乱太郎くん達にお使いのメモに書いてある食材を買ってもらい、頼まれたお使いも無事に終わった。 お腹が空いたというしんべヱくんの希望もあり、この町1番のお団子屋さんにきた。
「三人ともありがとう、一人二本までなら奢ってあげよう!!」
「奢りぃ〜!!」
「やったぁ〜!!」
嬉々として団子を頼むきり丸くんとしんべヱくん。やっぱり子供はこうでなくちゃね。
「あれ、乱太郎くんは頼まないの?」
「その、いいんですか…?右京さんってお給料貰ってないって聞いたんですけど……」
「あー、大丈夫大丈夫。どうせ学園長先生から貰ったお駄賃だから」
「だったら……!!」
「ガキが遠慮しないのー、頼まないのなら勝手に頼んどくよ?…すみませーん、この唐辛子だん…「うわあああ!自分で頼みます!!」
慌て選ぶ乱太郎くんに思わず笑みが零れた。たく、まだ子供のくせにいっちょ前に遠慮しちゃって。 運ばれてきた団子を口に入れて空を見上げた。
あー……、空が蒼い。
「あれ、乱太郎くん達?」
声のした方へ顔を向ければ、驚いたという様な顔をした天女さんがいた。その周りには、通行の邪魔だというのに六年生と五年生の一部の方達がいて、何やら争っている様である。
「どうしたの、お使い?アルバイト?」
「ああ、おばちゃんに頼まれてお使いを……」
「きり丸くんはまだ小さいのに偉いねー、そのお手伝いをしてあげてる乱太郎くんとしんべヱくんも」
あらら、僕のことは完全にフェードアウトの様だ。 いつの間にか六年生とその他の皆さんの喧騒は収まっていて、何故だか睨まれている。
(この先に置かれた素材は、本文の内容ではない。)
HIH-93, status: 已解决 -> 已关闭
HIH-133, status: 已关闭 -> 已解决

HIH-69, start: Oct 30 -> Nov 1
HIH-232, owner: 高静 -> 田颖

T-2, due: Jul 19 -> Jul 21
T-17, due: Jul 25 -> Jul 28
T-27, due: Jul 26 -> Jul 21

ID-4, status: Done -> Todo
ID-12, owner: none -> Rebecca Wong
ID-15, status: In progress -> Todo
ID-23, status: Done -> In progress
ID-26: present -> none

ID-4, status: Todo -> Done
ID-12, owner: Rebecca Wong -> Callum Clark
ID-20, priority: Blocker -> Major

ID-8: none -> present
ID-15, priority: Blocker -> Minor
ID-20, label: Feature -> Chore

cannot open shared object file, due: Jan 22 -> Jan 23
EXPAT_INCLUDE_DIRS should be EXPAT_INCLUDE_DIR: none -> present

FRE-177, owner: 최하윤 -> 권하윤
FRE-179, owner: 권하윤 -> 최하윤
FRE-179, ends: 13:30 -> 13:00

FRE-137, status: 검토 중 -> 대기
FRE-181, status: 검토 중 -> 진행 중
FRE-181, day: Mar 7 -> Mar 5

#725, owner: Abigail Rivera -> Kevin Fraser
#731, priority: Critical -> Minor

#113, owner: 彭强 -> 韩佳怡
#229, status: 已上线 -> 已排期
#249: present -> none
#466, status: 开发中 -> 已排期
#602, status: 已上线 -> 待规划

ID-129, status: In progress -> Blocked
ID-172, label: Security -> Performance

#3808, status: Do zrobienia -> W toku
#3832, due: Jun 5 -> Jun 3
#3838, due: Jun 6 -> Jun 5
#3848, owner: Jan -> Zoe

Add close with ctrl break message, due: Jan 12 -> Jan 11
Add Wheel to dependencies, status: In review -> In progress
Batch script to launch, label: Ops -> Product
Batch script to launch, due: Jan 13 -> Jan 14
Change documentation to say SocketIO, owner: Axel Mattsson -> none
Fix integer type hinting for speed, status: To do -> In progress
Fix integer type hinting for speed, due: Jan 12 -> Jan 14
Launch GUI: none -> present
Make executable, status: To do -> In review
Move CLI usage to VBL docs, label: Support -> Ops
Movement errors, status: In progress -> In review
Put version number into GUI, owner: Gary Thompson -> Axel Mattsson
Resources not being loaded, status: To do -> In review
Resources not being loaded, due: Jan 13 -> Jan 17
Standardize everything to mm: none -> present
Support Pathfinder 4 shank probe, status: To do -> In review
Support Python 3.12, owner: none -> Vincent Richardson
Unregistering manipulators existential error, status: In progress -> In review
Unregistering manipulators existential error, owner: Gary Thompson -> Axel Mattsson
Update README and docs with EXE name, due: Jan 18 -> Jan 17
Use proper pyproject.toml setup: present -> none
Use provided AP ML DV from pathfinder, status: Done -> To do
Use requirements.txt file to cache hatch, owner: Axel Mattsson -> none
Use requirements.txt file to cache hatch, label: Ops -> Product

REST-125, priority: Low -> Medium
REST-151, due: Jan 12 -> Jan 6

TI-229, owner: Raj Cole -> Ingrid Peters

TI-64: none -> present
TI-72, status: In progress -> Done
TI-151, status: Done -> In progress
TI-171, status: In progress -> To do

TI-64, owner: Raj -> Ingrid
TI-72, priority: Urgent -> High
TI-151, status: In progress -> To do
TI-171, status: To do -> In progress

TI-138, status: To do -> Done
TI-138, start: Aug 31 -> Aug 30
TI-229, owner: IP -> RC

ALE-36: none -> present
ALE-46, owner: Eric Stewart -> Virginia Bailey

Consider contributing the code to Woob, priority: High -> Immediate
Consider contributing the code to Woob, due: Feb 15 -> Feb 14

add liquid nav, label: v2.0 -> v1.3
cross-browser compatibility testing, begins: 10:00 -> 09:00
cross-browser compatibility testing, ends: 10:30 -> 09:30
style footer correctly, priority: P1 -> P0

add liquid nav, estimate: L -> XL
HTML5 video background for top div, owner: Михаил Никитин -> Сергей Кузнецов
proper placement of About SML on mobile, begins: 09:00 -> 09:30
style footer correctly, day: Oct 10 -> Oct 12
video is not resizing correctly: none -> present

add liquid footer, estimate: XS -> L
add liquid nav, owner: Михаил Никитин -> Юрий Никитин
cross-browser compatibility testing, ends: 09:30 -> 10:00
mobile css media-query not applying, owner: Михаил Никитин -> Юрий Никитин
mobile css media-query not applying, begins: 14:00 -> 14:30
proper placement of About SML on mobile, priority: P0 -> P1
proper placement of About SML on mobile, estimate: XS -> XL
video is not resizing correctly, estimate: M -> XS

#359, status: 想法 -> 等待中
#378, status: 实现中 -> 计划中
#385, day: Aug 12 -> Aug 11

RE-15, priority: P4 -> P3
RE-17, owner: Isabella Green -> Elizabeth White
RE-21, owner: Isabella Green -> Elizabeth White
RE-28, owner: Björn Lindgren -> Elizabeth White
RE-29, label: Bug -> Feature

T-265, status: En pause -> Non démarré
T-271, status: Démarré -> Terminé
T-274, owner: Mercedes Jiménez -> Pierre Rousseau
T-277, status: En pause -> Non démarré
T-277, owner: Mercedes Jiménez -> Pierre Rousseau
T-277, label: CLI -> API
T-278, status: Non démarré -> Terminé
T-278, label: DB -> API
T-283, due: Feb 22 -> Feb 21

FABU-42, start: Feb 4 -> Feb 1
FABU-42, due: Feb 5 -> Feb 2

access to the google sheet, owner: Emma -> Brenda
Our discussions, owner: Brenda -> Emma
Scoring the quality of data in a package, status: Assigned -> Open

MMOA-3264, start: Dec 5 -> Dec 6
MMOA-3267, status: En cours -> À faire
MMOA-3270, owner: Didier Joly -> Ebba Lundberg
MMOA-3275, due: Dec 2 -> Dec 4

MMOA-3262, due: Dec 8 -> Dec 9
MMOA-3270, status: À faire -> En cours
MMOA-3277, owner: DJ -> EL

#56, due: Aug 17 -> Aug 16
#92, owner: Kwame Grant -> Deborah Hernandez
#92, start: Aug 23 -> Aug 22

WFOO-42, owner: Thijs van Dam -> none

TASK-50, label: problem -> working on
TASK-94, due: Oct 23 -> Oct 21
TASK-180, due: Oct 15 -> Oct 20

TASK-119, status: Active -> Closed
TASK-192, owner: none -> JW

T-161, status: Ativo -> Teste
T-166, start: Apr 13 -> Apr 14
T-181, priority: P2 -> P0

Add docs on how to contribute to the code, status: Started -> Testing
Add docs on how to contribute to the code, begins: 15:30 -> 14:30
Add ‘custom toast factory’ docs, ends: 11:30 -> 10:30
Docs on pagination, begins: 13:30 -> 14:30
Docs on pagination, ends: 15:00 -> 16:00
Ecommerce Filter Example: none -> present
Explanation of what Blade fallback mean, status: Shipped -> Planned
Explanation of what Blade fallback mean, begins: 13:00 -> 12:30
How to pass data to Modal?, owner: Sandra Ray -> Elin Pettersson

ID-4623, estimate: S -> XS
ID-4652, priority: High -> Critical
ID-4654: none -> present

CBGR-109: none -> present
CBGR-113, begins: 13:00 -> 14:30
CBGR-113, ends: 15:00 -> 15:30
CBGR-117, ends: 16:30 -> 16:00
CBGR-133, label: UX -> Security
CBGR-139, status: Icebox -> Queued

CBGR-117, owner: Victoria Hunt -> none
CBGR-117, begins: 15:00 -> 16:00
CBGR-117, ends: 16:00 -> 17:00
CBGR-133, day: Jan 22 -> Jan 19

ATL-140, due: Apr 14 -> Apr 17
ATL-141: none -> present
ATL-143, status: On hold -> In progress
「そうだ!!頑張ってるご褒美にこれ、こんぺいとうだよ。甘いもの好きでしょ?」
「……いやー、今虫歯になってて甘いもの食べれないんスよ。気持ちだけ受けとっときます」
「じ、じゃあ、お使いの途中なんで私達はこれで……」
「え、」
「あ、待ってよぉ!乱太郎、きり丸!!」
いきなり駆け出して行ったきり丸くんを追う様に乱太郎くんは走り去ってしまった。 天女さん達に頭を下げてから、追い付けていないしんべヱくんを荷車に乗せて僕も追いかけた。
蒼かった空はいつの間にか暗くなっていた。